Bassamboo: Are there ways in which you feel open data, and this platform, can increase trust in government?
Schenk: The action of posting data sets makes everything much more transparent and easier to access. In the past, some of this data might have been public in the sense that you could have requested it from us, but now it’s something that you can get on demand.
By making data publicly available, I think you change the type of discourse that you have because you’re being proactively transparent, not reactively transparent. Your trust model changes.
For example, if somebody came up to you and told you some facts about themselves, about their life, without you even having to ask that question, you would be hard-pressed to call that person reclusive. Same thing here. Proactively publishing information makes it harder to say that the government is being reclusive—and that helps increase trust.

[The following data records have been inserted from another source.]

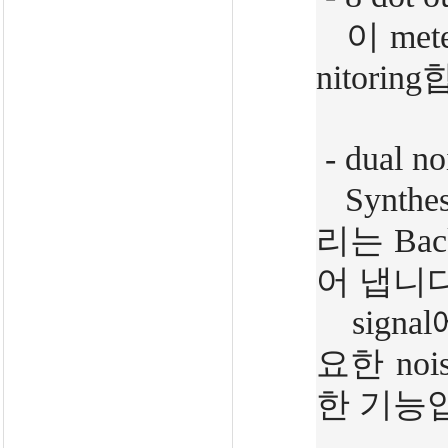
이 mete
nitorin
- dual no
Synth
리는 Bac
어 냅니다
sign
요한 no
한 기능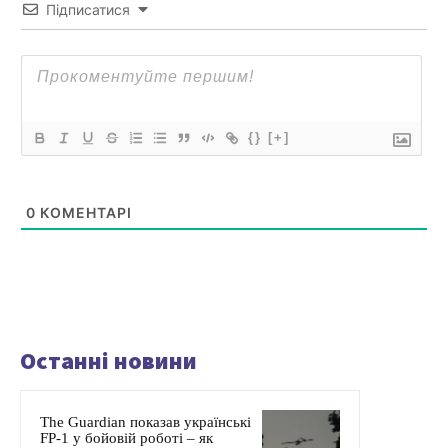
Підписатися
{}
[+]
0
КОМЕНТАРІ
Останні новини
The Guardian показав українські
FP-1 у бойовій роботі – як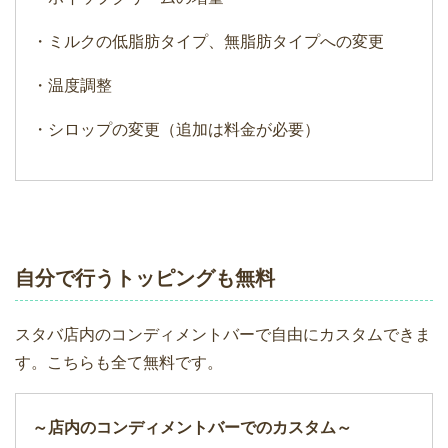
・ミルクの低脂肪タイプ、無脂肪タイプへの変更
・温度調整
・シロップの変更（追加は料金が必要）
自分で行うトッピングも無料
スタバ店内のコンディメントバーで自由にカスタムできま
す。こちらも全て無料です。
～店内のコンディメントバーでのカスタム～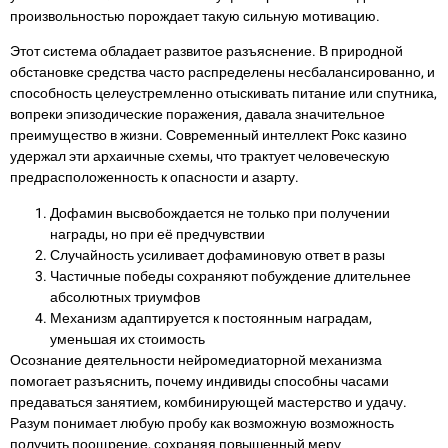
произвольностью порождает такую сильную мотивацию.
Этот система обладает развитое разъяснение. В природной
обстановке средства часто распределены несбалансированно, и
способность целеустремленно отыскивать питание или спутника,
вопреки эпизодические поражения, давала значительное
преимущество в жизни. Современный интеллект Рокс казино
удержал эти архаичные схемы, что трактует человеческую
предрасположенность к опасности и азарту.
Дофамин высвобождается не только при получении
награды, но при её предчувствии
Случайность усиливает дофаминовую ответ в разы
Частичные победы сохраняют побуждение длительнее
абсолютных триумфов
Механизм адаптируется к постоянным наградам,
уменьшая их стоимость
Осознание деятельности нейромедиаторной механизма
помогает разъяснить, почему индивиды способны часами
предаваться занятием, комбинирующей мастерство и удачу.
Разум понимает любую пробу как возможную возможность
получить поощрение, сохраняя повышенный меру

Bassamboo: What do you feel is missing right now from the open data portal that you would like to see?
Schenk: There’s so much. There’s so much that we do in the city that we have not yet transcribed on the data portal. We have a lot of nonemergency activities that we need to publish to the data portal. Some of those basic day-to-day services that the city provides—that’s probably one of the biggest blind spots that we have right now.
Bassamboo: With people coming to the public portal and taking that data to use, do you feel that there’s a responsibility to create a forum where their findings or results have an opportunity to be shared?
Schenk: It’s easy to reach out to us by email or by social media to share those results or ask questions. It’s also easy for us to reach out. We are present at community meetings—every Tuesday I’m at Chi Hack Night, which is a meeting of civic technologists who are using the data portal. We also go to meetings with community groups across the city to solicit their input and tell them about what we’re doing. That’s a core principle that we have.